Long a history and preservation buff, Ed knew he had to have the home when a friend brought its sale to his attention. The house had sat vacant for years and was split into apartments and office space at one time. Ed bought both the grand house and the green cottage behind it. Both are on the National Register of Historic Places. “This house was prominent. It was known for its entertaining,” says Ed, standing in the left room off of the entryway—a room decorated for Christmas as it would have been in the 1860s. Ed starts decorating for Christmas every year in October. At one time, the area was a Russian and Ukrainian enclave. In January, Ed pays homage to that heritage by hosting a Twelfth Night party. He puts each garland and centerpiece together by hand—twig by twig. “This is how they did it. Nothing comes out of a box,” he says. “It takes a long time, but it’s really worth it.” Ed is careful to decorate his home as if it were the 1850s or 1860s. “I hang garlands from the ceiling,” Ed says. “I was inspired by a woodcut from Charles Dickens’ A Christmas Carol.”

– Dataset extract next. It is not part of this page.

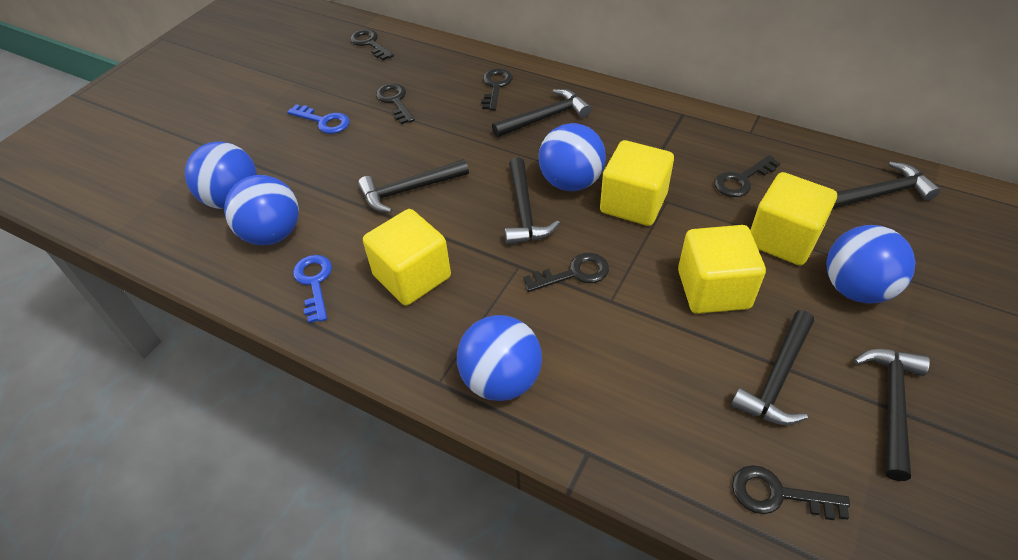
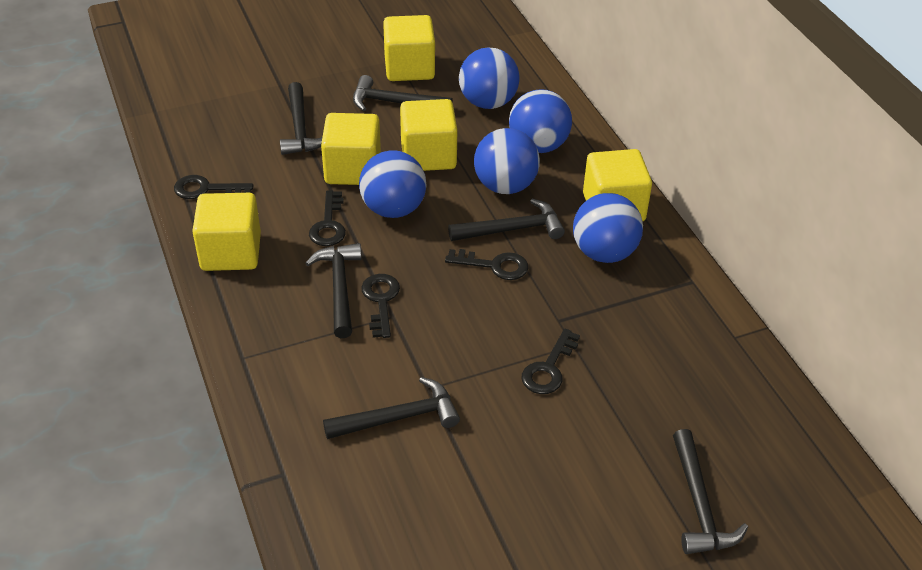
black key: 6 -> 5
blue key: 2 -> 0
yellow cube: 4 -> 5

The decor isn’t the only attraction during Ed’s Twelfth Night party. Lisa Phillips, previous owner of Sam and Betty’s Restaurant, catered the event with an array of regional foods. The midnight dessert buffet, featuring her infamous crème brûlée, has become a tradition.
Over the years Ed has put a lot of work into the house. He restored all of the American chestnut floors by hand and had to do a lot of painting—inside and out. “When I bought this place the paint was curling off,” he says. Inside, almost everything was painted white. He put the ceiling back the way it was and returned the walls to their former colors. “I’ve got the second floor to finish and then the house is done,” he says.
In the dining room, Ed reveals one of the finished floors and tells the story of the Allerton Blue Willow china—fragments of which he’s found when digging on the property. “This room is where you’d really be entertained,” he says. Allerton was an English company from the mid-19th century. “I find all kinds of fragments and I always save them because they are just too cool,” he says, turning one small blue and white piece over in his hand.
Perhaps his favorite piece in the dining room, though, is an 1850s clock used in the film Lincoln. Ed waxes poetic whenever he talks about the Civil War-era hero. He loves to tell the story of the Christmas season in 1863 when, according to legend, a congressman from the Restored Government of Virginia, Jacob B. Blair, showed up at the White House and knocked on the door, but it was locked. Blair is said to have climbed through the window to find the president there in his nightshirt and slippers. “He said, ‘Merry Christmas,’ and handed him the legislation that would create the new state of West Virginia,” Ed says.
In general, Ed says many people don’t realize how prominent the old house on Listravia would have been in the 1850s and ’60s, positioned as it was in what was then western Virginia. “This really was the house of decision. You can imagine the heated arguments,” he says. “These were the shakers and movers of their time.”
Ed says it’s important to bring the house back to its former glory. “I see myself as the caretaker of this property. It is important to this town. I want future generations to enjoy this house because there’s so little of our history left in Morgantown.”